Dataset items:
○ ○ ○ ○ ○
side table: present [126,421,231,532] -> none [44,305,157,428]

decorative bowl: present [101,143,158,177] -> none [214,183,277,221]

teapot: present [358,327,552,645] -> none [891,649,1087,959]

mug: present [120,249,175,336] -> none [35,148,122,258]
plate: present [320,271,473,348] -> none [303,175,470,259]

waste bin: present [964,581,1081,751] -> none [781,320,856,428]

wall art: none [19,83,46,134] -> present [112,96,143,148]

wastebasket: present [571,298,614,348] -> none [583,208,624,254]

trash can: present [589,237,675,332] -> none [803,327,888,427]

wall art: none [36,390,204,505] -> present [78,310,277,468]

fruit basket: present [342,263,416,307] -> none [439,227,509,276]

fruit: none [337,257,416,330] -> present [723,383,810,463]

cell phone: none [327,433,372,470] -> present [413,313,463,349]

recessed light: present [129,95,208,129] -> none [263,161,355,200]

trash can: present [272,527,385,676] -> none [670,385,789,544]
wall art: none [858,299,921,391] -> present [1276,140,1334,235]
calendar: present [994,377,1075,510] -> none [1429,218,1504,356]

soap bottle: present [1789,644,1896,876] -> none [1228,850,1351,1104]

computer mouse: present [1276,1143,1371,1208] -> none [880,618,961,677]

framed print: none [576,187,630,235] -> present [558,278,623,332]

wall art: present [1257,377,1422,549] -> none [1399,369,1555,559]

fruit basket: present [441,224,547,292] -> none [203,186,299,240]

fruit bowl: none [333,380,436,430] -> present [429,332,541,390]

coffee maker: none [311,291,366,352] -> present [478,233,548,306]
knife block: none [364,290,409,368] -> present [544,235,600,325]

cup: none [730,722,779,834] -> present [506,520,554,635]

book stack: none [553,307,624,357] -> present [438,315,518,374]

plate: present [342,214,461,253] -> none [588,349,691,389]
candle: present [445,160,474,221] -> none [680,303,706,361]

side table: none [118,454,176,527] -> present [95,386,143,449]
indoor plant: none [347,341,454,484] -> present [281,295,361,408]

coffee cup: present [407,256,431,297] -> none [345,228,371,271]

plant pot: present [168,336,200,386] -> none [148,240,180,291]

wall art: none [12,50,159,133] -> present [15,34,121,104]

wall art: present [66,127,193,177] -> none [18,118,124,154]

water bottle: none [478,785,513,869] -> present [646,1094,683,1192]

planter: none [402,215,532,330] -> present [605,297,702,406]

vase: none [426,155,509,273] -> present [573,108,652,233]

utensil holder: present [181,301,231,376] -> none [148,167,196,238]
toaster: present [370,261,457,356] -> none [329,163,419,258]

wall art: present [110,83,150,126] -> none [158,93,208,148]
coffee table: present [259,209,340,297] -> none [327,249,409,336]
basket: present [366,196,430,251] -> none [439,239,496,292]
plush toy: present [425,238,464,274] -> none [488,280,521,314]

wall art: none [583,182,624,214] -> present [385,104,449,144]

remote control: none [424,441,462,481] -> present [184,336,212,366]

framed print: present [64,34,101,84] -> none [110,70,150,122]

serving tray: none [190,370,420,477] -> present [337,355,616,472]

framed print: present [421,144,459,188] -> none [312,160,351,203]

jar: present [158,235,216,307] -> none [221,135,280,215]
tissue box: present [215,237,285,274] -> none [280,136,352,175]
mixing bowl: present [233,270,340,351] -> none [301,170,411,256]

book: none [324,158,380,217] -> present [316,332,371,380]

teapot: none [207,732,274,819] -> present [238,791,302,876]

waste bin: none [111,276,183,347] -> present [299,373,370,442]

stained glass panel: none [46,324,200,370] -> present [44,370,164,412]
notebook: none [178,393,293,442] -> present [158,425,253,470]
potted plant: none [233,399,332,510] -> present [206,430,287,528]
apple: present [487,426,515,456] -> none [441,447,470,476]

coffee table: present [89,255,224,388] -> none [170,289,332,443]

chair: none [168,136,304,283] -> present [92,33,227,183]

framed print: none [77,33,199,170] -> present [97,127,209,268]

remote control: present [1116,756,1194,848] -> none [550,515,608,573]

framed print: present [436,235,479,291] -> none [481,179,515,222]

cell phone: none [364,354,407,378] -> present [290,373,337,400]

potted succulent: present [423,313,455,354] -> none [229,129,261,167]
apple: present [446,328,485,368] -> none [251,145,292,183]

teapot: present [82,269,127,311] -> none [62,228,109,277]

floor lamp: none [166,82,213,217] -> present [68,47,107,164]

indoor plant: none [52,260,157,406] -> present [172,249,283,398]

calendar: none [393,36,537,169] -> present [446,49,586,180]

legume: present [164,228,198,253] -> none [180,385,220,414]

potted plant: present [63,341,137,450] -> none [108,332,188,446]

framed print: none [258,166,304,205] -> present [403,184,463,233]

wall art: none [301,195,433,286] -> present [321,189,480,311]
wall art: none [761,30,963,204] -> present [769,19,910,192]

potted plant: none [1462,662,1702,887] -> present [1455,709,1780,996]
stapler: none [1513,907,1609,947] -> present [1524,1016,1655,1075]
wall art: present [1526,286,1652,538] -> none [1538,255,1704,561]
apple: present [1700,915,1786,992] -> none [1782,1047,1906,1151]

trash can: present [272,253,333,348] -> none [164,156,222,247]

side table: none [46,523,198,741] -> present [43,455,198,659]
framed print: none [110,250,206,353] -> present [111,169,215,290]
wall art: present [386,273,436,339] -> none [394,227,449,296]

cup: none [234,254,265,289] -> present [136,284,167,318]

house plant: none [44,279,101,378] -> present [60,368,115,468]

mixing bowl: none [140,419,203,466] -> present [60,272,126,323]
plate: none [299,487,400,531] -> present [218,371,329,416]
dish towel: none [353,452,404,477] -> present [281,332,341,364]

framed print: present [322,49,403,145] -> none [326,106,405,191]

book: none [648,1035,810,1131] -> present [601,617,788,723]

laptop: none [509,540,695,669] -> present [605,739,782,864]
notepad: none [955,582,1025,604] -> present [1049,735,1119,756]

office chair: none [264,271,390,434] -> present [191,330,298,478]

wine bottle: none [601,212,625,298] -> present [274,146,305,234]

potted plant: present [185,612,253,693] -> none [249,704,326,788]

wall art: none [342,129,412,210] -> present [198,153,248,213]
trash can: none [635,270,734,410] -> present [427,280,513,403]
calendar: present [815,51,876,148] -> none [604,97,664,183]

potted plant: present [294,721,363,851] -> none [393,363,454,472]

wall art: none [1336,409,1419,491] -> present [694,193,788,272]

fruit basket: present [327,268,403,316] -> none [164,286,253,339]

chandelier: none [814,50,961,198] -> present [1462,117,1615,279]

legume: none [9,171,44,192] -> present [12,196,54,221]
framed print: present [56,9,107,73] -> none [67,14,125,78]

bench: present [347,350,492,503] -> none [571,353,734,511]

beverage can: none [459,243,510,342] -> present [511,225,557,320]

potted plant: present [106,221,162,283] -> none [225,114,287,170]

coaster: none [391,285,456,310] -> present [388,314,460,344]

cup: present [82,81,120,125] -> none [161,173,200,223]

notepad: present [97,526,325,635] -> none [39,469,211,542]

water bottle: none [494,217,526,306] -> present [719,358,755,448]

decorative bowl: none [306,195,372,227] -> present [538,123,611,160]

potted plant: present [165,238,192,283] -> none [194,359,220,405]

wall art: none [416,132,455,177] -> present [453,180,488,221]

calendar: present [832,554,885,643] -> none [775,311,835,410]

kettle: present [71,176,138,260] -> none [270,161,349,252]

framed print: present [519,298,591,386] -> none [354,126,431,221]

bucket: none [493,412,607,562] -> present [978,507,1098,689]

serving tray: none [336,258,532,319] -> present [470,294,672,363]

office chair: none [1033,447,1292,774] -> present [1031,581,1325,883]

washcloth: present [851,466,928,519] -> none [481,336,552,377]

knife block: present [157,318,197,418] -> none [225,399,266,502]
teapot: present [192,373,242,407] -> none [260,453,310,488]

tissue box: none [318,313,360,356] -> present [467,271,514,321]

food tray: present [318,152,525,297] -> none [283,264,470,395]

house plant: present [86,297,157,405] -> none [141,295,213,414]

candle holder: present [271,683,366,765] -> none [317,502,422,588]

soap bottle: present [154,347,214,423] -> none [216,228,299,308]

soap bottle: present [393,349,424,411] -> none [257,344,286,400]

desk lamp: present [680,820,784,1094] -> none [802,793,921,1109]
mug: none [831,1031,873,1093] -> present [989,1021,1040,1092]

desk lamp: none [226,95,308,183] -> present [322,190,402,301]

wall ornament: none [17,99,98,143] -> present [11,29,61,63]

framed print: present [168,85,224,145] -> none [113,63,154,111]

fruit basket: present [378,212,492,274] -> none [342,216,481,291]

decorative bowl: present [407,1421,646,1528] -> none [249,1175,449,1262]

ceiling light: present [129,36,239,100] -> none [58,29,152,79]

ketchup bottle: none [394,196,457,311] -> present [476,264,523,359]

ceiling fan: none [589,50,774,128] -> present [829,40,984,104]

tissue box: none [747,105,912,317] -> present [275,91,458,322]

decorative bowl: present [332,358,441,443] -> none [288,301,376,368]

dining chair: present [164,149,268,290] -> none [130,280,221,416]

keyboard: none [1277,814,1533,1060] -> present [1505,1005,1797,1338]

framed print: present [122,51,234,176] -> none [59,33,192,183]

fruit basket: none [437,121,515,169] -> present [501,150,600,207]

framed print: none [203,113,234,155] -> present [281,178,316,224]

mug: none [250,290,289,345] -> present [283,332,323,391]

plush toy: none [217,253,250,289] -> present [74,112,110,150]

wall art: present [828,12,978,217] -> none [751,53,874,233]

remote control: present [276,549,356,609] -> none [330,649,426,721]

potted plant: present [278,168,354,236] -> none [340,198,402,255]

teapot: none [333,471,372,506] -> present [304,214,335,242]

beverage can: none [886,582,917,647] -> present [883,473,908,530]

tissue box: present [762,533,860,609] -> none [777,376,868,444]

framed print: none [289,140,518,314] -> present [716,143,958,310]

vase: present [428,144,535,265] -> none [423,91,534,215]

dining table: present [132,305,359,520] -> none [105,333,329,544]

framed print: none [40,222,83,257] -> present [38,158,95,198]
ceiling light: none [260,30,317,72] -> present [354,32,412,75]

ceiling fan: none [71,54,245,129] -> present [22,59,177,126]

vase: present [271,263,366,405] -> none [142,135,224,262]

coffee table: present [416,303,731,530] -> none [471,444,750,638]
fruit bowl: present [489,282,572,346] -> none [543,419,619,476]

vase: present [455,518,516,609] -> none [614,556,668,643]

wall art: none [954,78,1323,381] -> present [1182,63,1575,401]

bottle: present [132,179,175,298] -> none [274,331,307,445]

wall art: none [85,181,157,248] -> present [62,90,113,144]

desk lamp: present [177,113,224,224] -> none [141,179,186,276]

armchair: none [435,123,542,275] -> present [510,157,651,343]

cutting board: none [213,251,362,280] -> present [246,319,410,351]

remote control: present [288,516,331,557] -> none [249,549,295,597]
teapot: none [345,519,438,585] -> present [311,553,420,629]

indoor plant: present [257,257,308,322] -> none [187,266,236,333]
○ ○ ○ ○ ○
WHAT IS BEING ASKED →
Scan the data, and report each line that uses the word "dining".

RESPONSE AREA →
dining chair: present [164,149,268,290] -> none [130,280,221,416]
dining table: present [132,305,359,520] -> none [105,333,329,544]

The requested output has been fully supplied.